I have a few problems with [the Robin and Katherine romance] as a whole. First, isn't Desperate Housewives supposed to be all family- and Midwestern mom-friendly? I mean, I know we're progressing and all as a country, but I'm not really sure that the Betty Crockers of the world are gonna be all cheering for lady-on-lady action while their bundt cake cools.
— Tanner Stransky
Entertainment Weekly

In its original American broadcast, "The Chase" was seen by 10.89 million viewers, according to Nielsen Media Research. Among viewers between ages 18 and 49, it received a 3.6 rating/9 share, which at the time was the lowest rating for an individual episode of Desperate Housewives in series history. This continued a downward trend in the ratings for the show: each of the previous three episodes had been the lowest rated in series history until the airing of the next episode in the subsequent week. "The Chase" dropped in viewership three percent from the previous episode, "Lovely". Like that episode, "The Chase" suffered in the ratings partially due to competition from the NBC broadcast of the 2010 Winter Olympics, which drew an estimated 21.3 million viewers. Desperate Housewives was also outperformed by the CBS reality series Undercover Boss which, in its fourth episode, drew 15.15 million viewers.

The episode received generally mixed to negative reviews. Entertainment Weekly writer Tanner Stransky was highly critical of the episode, describing the Gabrielle story as predictable, the Susan subplot as boring and the overall Bolen story arc as too slow in developing. Stransky also felt the Katherine and Robin pairing was unbelievable, and questioned whether the show's audiences of families and midwesterners would respond well to a lesbian pairing. Gael Fashingbauer Cooper of MSNBC praised Longoria for turning what he said could have been a gloomy story into "a gleeful fantasy". Cooper said the character was fun and funny but ultimately heartfelt and caring. Conversely, Cooper said the subplots involving the other housewives were "all pretty standard, and dreary, stuff".

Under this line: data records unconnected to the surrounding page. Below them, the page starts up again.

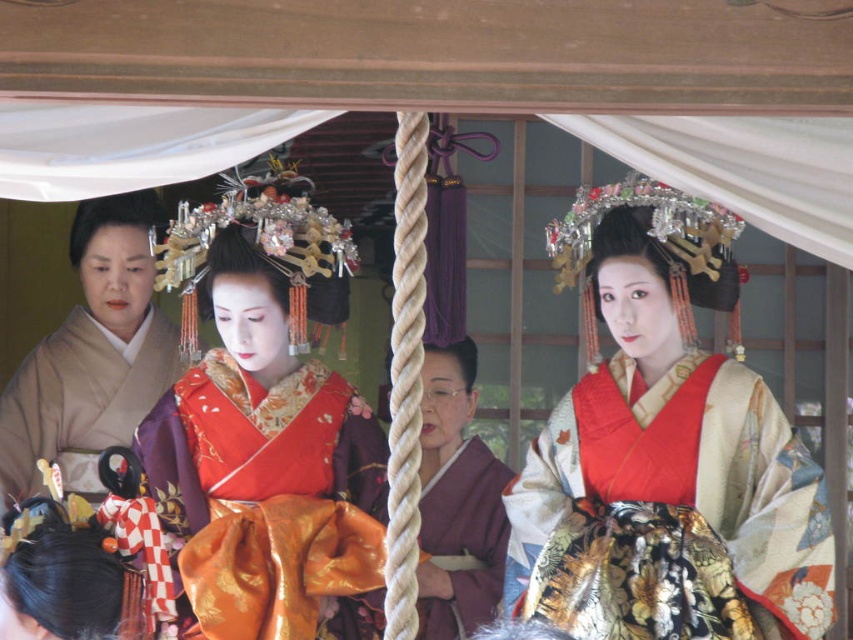
You are standing in the room where the geisha and maiko are performing. You notice two points marked on the floor at coordinates point [755,406] and point [27,380]. If you were to walk from the first point to the second, would you be moving towards the entrance of the room or away from it?

The point [755,406] is in front of point [27,380], so walking from the first to the second point would mean moving away from the entrance since the second point is behind the first relative to the entrance direction.

You are a tailor who needs to determine which kimono requires more fabric based on their widths. Which kimono requires more fabric between the silky orange kimono at center and the silky purple kimono at left?

The silky orange kimono at center requires more fabric because its width surpasses that of the silky purple kimono at left.

You are a photographer planning to take a portrait of the two kimonos in the scene. You want to arrange them so that the silky silk kimono at center is on the left side of the silky purple kimono at left. Is this arrangement possible based on their current positions?

The silky silk kimono at center is currently positioned on the right side of the silky purple kimono at left. To arrange them so that the silky silk kimono at center is on the left side of the silky purple kimono at left, you would need to swap their positions since they are currently in the opposite arrangement.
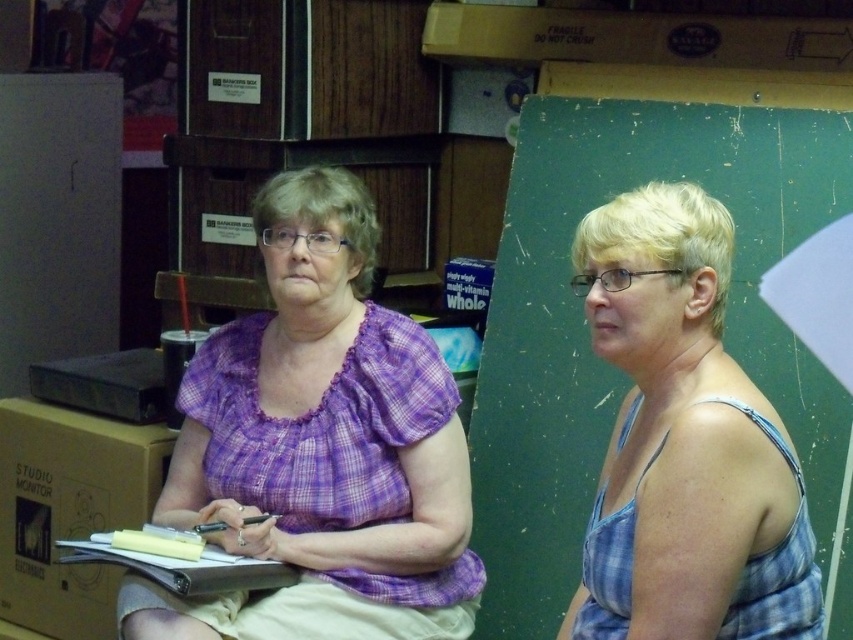
You are organizing a photo shoot and need to ensure that the purple plaid blouse at center and the white paper at center are visible in the frame. Given their sizes, which item will appear larger in the photo?

The purple plaid blouse at center will appear larger in the photo because it has a greater height compared to the white paper at center.

In the scene shown: You are standing in a room where two people are sitting. There is a point marked at coordinates (683, 442). Which person is closest to this point? The person on the left in a purple plaid blouse or the individual on the right in a sleeveless blue and white checkered top?

The blue plaid tank top at right is represented by point (683, 442), so the individual on the right in a sleeveless blue and white checkered top is closest to this point.

You are standing in front of the two people in the image. There is a point marked at coordinates (320, 445). Which object from the list below is this point located on? The options are the purple plaid blouse at center and the green board or wall in the background.

The point at coordinates (320, 445) is located on the purple plaid blouse at center.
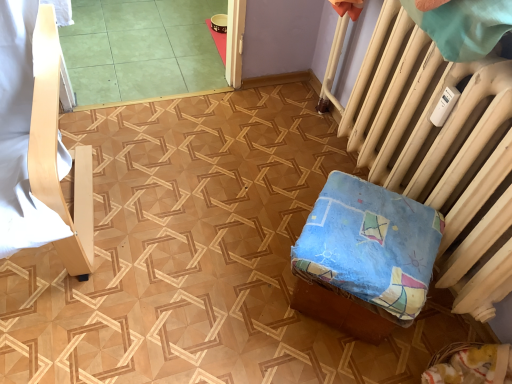
What are the coordinates of `free point to the right of light wood chair at left, which is the second furniture from right to left` in the screenshot? It's located at (200, 226).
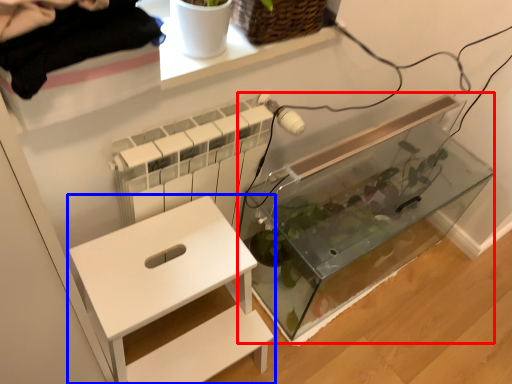
Question: Which of the following is the closest to the observer, glass box (highlighted by a red box) or furniture (highlighted by a blue box)?

Choices:
 (A) glass box
 (B) furniture

Answer: (B)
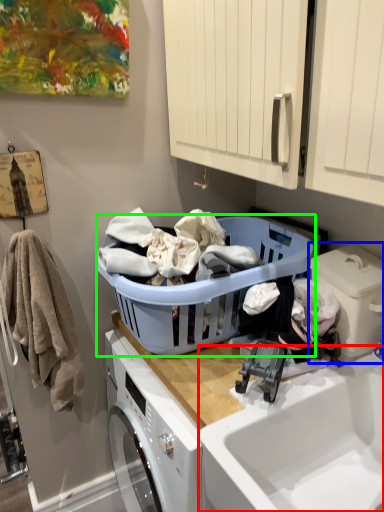
Question: Based on their relative distances, which object is nearer to sink (highlighted by a red box)? Choose from washing machine (highlighted by a blue box) and laundry basket (highlighted by a green box).

Choices:
 (A) washing machine
 (B) laundry basket

Answer: (A)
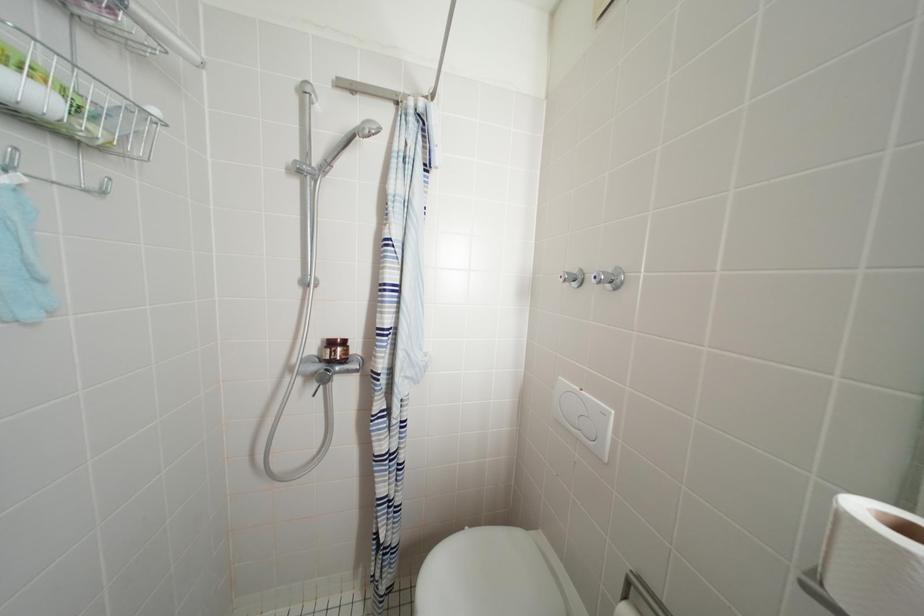
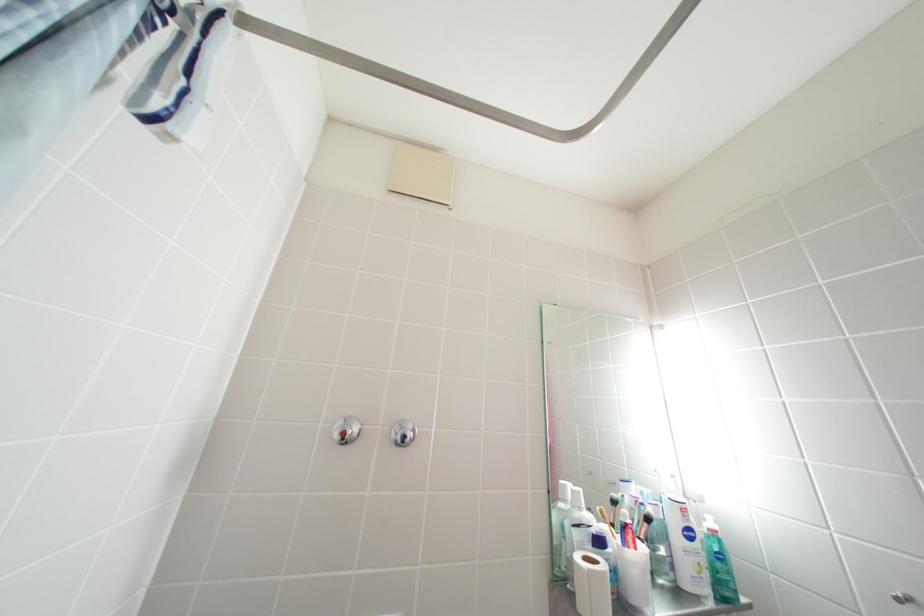
The images are taken continuously from a first-person perspective. In which direction is your viewpoint rotating?

The camera's rotation is toward right-up.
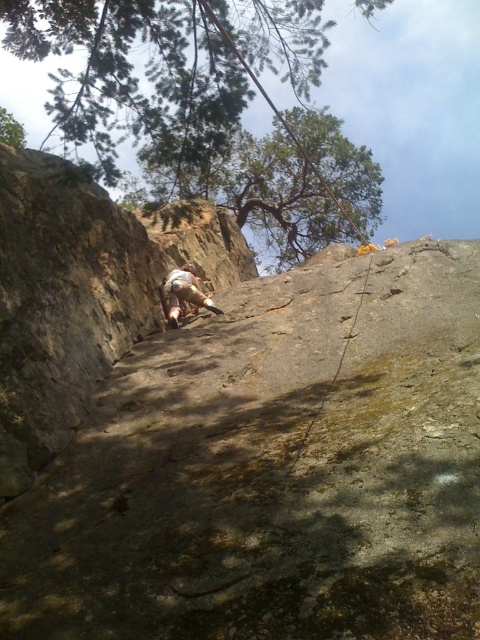
Consider the image. Does green leafy tree at upper left appear under tan fabric pants at center?

Actually, green leafy tree at upper left is above tan fabric pants at center.

Can you confirm if green leafy tree at upper left is positioned to the left of tan fabric pants at center?

Correct, you'll find green leafy tree at upper left to the left of tan fabric pants at center.

Identify the location of green leafy tree at upper left. (164, 64).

Los Angeles Times writer Gerrick Kennedy said he liked the Robin character's charm and chemistry with Katherine, and said their story arc "has already grown infinitely more interesting than the Angie Bolen mystery". He said the relationship made more sense for Katherine than her previous subplots involving her romance with Mike and her mental breakdown following their break-up. Isabelle Carreau of TV Squad said she was glad the episode was centered on the supporting cast, particularly praising the attention to Bob and Lee, but she said that did not like the direction the Andrew character had taken, and felt the relationship between Katherine and Robin had evolved too fast.